● INPUT FOR THIS TASK:
══════

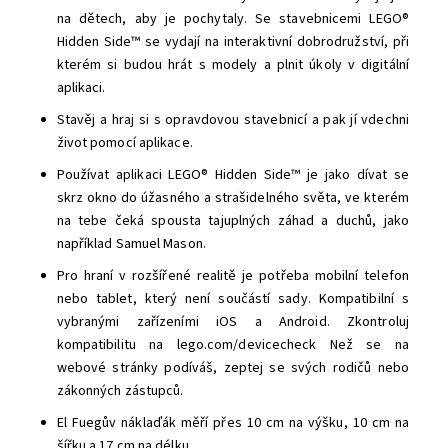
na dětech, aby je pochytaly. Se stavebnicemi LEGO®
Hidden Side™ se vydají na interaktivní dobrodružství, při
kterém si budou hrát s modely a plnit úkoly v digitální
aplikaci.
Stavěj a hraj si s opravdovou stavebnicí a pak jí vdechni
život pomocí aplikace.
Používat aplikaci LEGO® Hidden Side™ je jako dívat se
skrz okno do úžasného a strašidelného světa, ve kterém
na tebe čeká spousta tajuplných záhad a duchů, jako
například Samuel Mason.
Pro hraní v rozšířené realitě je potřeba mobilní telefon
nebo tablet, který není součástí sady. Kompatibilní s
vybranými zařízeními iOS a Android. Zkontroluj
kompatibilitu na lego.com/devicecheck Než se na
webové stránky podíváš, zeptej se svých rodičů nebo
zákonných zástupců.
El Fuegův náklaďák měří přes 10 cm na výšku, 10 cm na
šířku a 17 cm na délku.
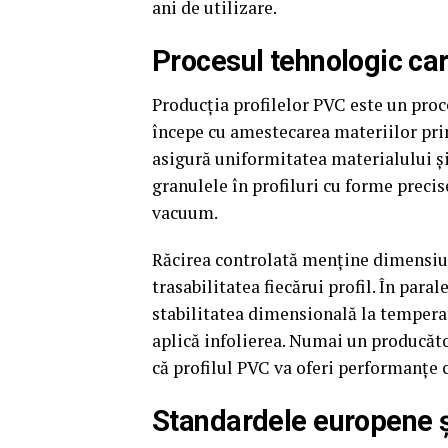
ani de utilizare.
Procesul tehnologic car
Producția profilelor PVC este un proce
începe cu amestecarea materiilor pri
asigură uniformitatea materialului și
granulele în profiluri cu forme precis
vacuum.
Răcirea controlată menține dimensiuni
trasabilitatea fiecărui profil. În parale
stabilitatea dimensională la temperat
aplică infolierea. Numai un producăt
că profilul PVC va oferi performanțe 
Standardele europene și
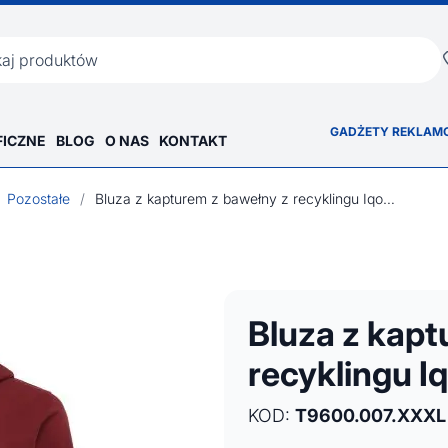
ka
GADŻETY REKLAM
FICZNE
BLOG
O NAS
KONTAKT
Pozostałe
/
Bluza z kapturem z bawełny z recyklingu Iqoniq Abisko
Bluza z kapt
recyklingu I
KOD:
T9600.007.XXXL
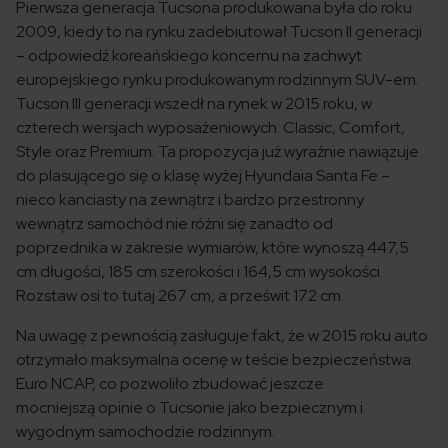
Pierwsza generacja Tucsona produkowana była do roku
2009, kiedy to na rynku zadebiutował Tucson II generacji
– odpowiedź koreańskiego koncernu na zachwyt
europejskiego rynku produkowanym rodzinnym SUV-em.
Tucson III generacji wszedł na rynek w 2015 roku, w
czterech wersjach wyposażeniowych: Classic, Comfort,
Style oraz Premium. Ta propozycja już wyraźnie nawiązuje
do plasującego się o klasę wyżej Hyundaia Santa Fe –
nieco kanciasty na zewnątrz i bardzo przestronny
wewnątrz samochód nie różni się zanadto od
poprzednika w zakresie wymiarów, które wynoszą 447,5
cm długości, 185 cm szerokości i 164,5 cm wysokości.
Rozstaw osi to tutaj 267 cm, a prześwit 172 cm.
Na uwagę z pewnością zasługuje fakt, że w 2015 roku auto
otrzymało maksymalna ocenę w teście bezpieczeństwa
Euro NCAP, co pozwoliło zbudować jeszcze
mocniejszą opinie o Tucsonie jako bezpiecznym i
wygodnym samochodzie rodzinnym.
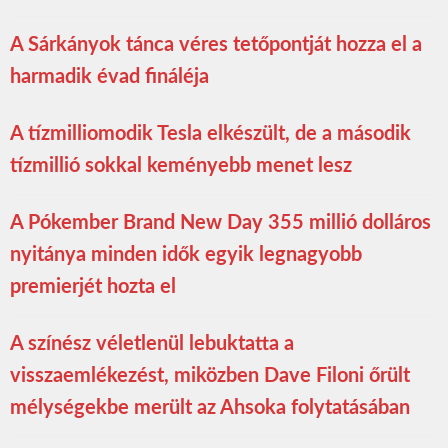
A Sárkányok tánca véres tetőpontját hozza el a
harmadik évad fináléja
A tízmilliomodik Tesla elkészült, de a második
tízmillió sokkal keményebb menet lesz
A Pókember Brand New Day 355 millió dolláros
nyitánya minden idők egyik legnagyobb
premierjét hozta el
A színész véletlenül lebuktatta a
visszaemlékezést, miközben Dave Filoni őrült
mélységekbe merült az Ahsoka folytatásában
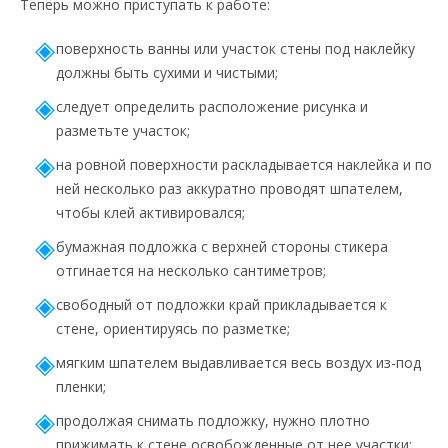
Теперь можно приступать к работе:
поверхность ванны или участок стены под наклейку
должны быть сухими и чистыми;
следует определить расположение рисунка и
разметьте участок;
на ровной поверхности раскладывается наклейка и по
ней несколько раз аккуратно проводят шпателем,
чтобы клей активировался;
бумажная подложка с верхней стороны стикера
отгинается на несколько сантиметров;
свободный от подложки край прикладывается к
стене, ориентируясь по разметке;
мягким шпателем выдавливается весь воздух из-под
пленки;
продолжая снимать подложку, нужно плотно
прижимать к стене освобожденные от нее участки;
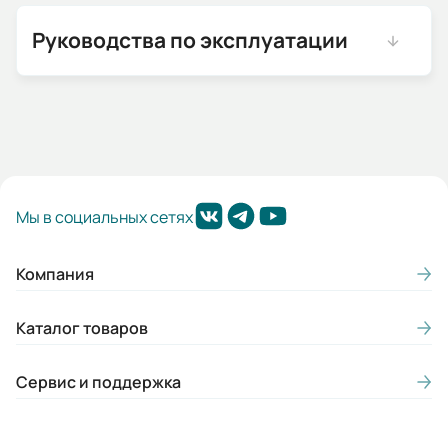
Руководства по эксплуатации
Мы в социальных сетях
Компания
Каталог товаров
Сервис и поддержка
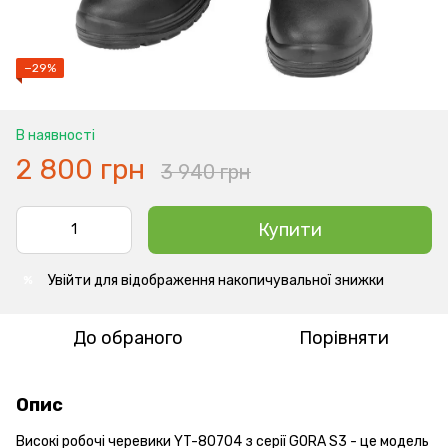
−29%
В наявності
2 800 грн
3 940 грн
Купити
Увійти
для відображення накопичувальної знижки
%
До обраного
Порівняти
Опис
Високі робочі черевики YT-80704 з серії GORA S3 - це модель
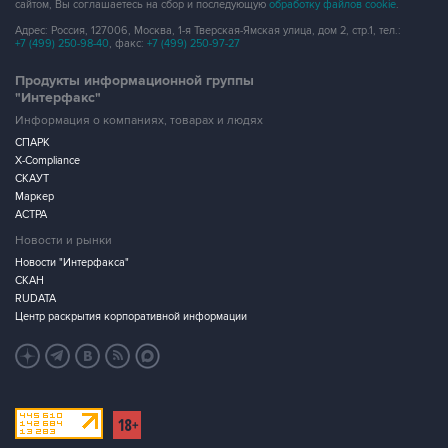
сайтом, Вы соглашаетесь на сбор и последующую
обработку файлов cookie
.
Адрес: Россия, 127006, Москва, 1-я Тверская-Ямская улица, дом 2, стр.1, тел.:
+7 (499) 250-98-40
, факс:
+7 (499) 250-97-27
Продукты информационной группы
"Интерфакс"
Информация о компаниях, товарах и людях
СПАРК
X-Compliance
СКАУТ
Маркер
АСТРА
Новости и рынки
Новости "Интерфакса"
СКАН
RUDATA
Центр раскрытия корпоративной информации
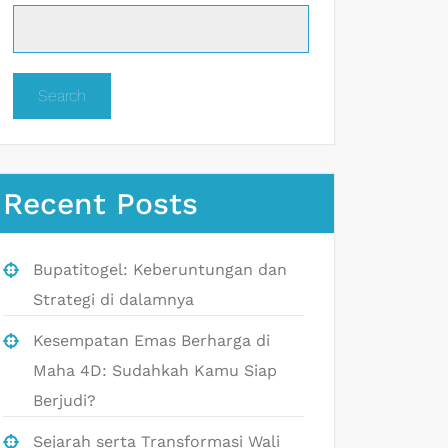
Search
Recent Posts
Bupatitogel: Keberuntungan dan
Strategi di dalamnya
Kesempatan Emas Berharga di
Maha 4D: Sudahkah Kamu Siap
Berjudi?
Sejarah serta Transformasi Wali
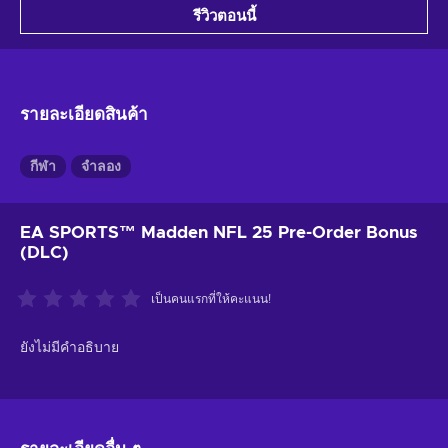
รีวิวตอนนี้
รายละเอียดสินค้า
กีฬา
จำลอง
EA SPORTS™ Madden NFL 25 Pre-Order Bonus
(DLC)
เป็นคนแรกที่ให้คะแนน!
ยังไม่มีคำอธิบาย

══════

● WORK INSTRUCTIONS: Retype the text of every item above line for line, without changing a character, and leave the pictures out of your answer.

● RESULT OF THIS EXERCISE:
na dětech, aby je pochytaly. Se stavebnicemi LEGO®
Hidden Side™ se vydají na interaktivní dobrodružství, při
kterém si budou hrát s modely a plnit úkoly v digitální
aplikaci.
Stavěj a hraj si s opravdovou stavebnicí a pak jí vdechni
život pomocí aplikace.
Používat aplikaci LEGO® Hidden Side™ je jako dívat se
skrz okno do úžasného a strašidelného světa, ve kterém
na tebe čeká spousta tajuplných záhad a duchů, jako
například Samuel Mason.
Pro hraní v rozšířené realitě je potřeba mobilní telefon
nebo tablet, který není součástí sady. Kompatibilní s
vybranými zařízeními iOS a Android. Zkontroluj
kompatibilitu na lego.com/devicecheck Než se na
webové stránky podíváš, zeptej se svých rodičů nebo
zákonných zástupců.
El Fuegův náklaďák měří přes 10 cm na výšku, 10 cm na
šířku a 17 cm na délku.
ani de utilizare.
Procesul tehnologic car
Producția profilelor PVC este un proce
începe cu amestecarea materiilor pri
asigură uniformitatea materialului și
granulele în profiluri cu forme precis
vacuum.
Răcirea controlată menține dimensiuni
trasabilitatea fiecărui profil. În parale
stabilitatea dimensională la temperat
aplică infolierea. Numai un producăt
că profilul PVC va oferi performanțe 
Standardele europene și
ka
GADŻETY REKLAM
FICZNE
BLOG
O NAS
KONTAKT
Pozostałe
/
Bluza z kapturem z bawełny z recyklingu Iqoniq Abisko
Bluza z kapt
recyklingu I
KOD:
T9600.007.XXXL
Pierwsza generacja Tucsona produkowana była do roku
2009, kiedy to na rynku zadebiutował Tucson II generacji
– odpowiedź koreańskiego koncernu na zachwyt
europejskiego rynku produkowanym rodzinnym SUV-em.
Tucson III generacji wszedł na rynek w 2015 roku, w
czterech wersjach wyposażeniowych: Classic, Comfort,
Style oraz Premium. Ta propozycja już wyraźnie nawiązuje
do plasującego się o klasę wyżej Hyundaia Santa Fe –
nieco kanciasty na zewnątrz i bardzo przestronny
wewnątrz samochód nie różni się zanadto od
poprzednika w zakresie wymiarów, które wynoszą 447,5
cm długości, 185 cm szerokości i 164,5 cm wysokości.
Rozstaw osi to tutaj 267 cm, a prześwit 172 cm.
Na uwagę z pewnością zasługuje fakt, że w 2015 roku auto
otrzymało maksymalna ocenę w teście bezpieczeństwa
Euro NCAP, co pozwoliło zbudować jeszcze
mocniejszą opinie o Tucsonie jako bezpiecznym i
wygodnym samochodzie rodzinnym.
A Sárkányok tánca véres tetőpontját hozza el a
harmadik évad fináléja
A tízmilliomodik Tesla elkészült, de a második
tízmillió sokkal keményebb menet lesz
A Pókember Brand New Day 355 millió dolláros
nyitánya minden idők egyik legnagyobb
premierjét hozta el
A színész véletlenül lebuktatta a
visszaemlékezést, miközben Dave Filoni őrült
mélységekbe merült az Ahsoka folytatásában
Теперь можно приступать к работе:
поверхность ванны или участок стены под наклейку
должны быть сухими и чистыми;
следует определить расположение рисунка и
разметьте участок;
на ровной поверхности раскладывается наклейка и по
ней несколько раз аккуратно проводят шпателем,
чтобы клей активировался;
бумажная подложка с верхней стороны стикера
отгинается на несколько сантиметров;
свободный от подложки край прикладывается к
стене, ориентируясь по разметке;
мягким шпателем выдавливается весь воздух из-под
пленки;
продолжая снимать подложку, нужно плотно
прижимать к стене освобожденные от нее участки;
Руководства по эксплуатации
Мы в социальных сетях
Компания
Каталог товаров
Сервис и поддержка
−29%
В наявності
2 800 грн
3 940 грн
Купити
Увійти
для відображення накопичувальної знижки
%
До обраного
Порівняти
Опис
Високі робочі черевики YT-80704 з серії GORA S3 - це модель
сайтом, Вы соглашаетесь на сбор и последующую
обработку файлов cookie
.
Адрес: Россия, 127006, Москва, 1-я Тверская-Ямская улица, дом 2, стр.1, тел.:
+7 (499) 250-98-40
, факс:
+7 (499) 250-97-27
Продукты информационной группы
"Интерфакс"
Информация о компаниях, товарах и людях
СПАРК
X-Compliance
СКАУТ
Маркер
АСТРА
Новости и рынки
Новости "Интерфакса"
СКАН
RUDATA
Центр раскрытия корпоративной информации
Search
Recent Posts
Bupatitogel: Keberuntungan dan
Strategi di dalamnya
Kesempatan Emas Berharga di
Maha 4D: Sudahkah Kamu Siap
Berjudi?
Sejarah serta Transformasi Wali
รีวิวตอนนี้
รายละเอียดสินค้า
กีฬา
จำลอง
EA SPORTS™ Madden NFL 25 Pre-Order Bonus
(DLC)
เป็นคนแรกที่ให้คะแนน!
ยังไม่มีคำอธิบาย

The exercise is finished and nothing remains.